Professor Doug Turnbull, director of the Wellcome Trust Centre for Mitochondrial Research at Newcastle University, said: "Mitochondrial DNA disease runs in families and there is no cure. The techniques we are working on here in Newcastle, could help hundreds of women have healthy children.
"We are very grateful for the detailed public engagement exercise carried out by the HFEA and welcome the supportive views of most of the public.
"We understand that more research is required but believe it is crucial that the Government moves now to draft the regulations so that mitochondrial patients in the UK will have access to this treatment."

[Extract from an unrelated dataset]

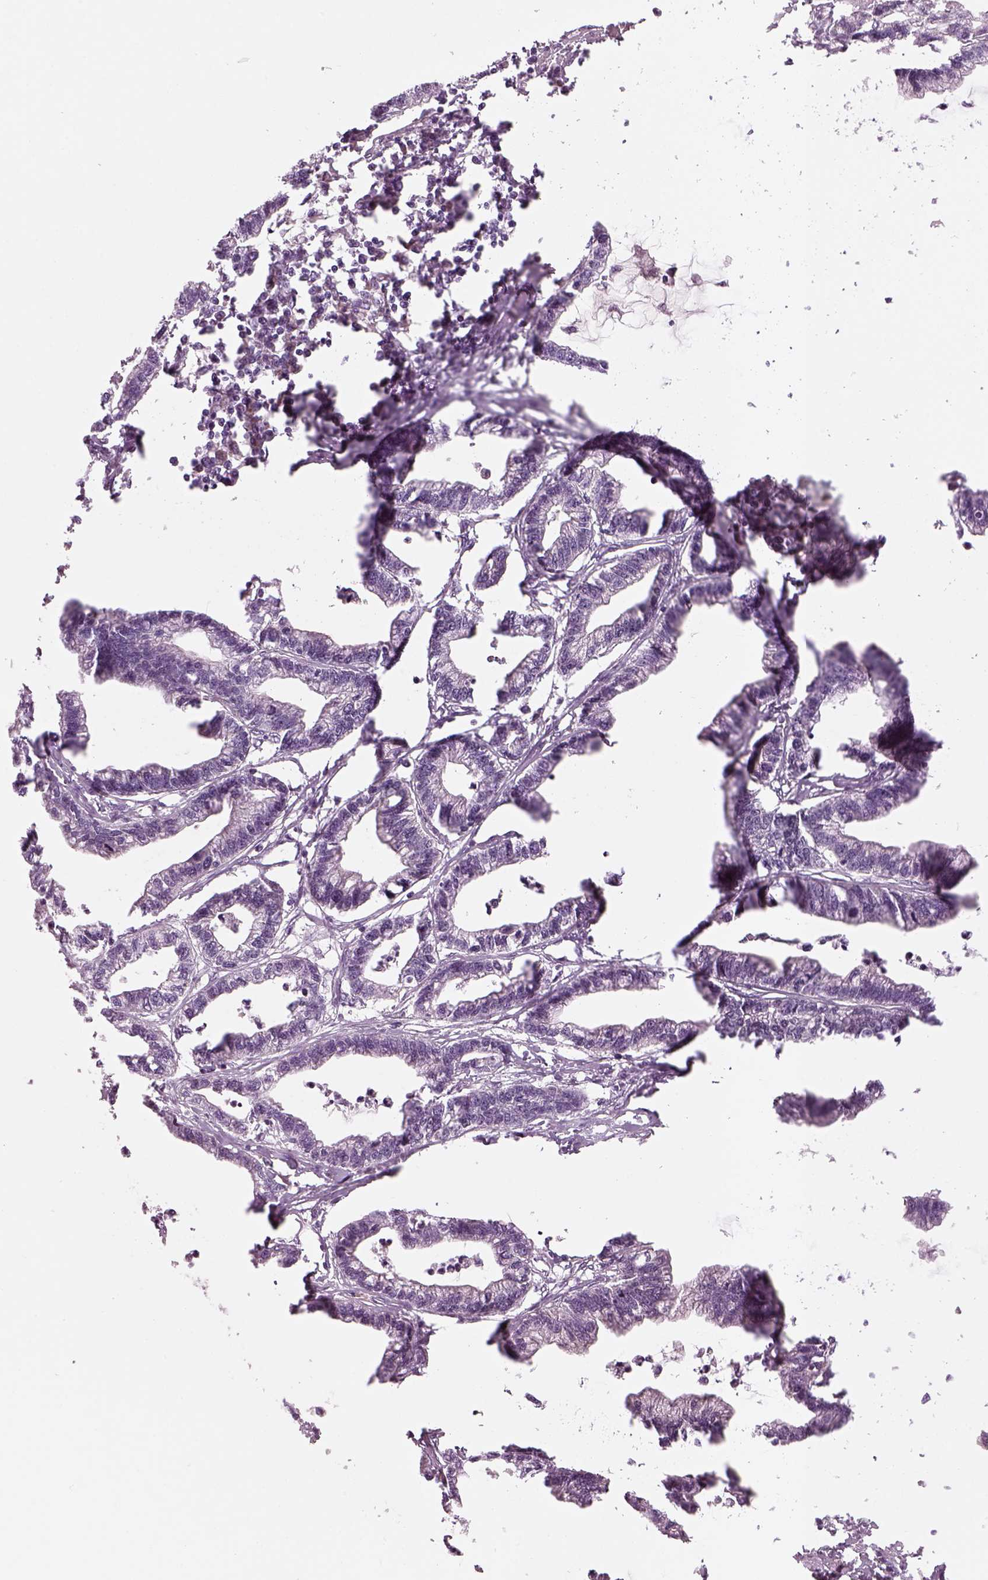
{"staining": {"intensity": "negative", "quantity": "none", "location": "none"}, "tissue": "stomach cancer", "cell_type": "Tumor cells", "image_type": "cancer", "snomed": [{"axis": "morphology", "description": "Adenocarcinoma, NOS"}, {"axis": "topography", "description": "Stomach"}], "caption": "This is a photomicrograph of immunohistochemistry (IHC) staining of adenocarcinoma (stomach), which shows no staining in tumor cells. The staining is performed using DAB brown chromogen with nuclei counter-stained in using hematoxylin.", "gene": "PABPC1L2B", "patient": {"sex": "male", "age": 83}}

Professor Alison Murdoch, honorary professor of reproductive medicine at Newcastle University, said: "The next step is for Government to draft the regulations needed under the Human Fertility and Embryology Act so that an application can, when appropriate, be submitted to the HFEA to permit treatment.
"We welcome the HFEA's recommendation that mitochondria donors should be thought of as tissue donors, protecting the anonymity of the donor.
"Although further discussions will be needed, we believe that the reports submitted today are a very positive step towards achieving suitable oversight for these new treatments."
The public consultation lasted six months and included a survey that involved face-to-face interviews with just under 1,000 members of the public across the UK.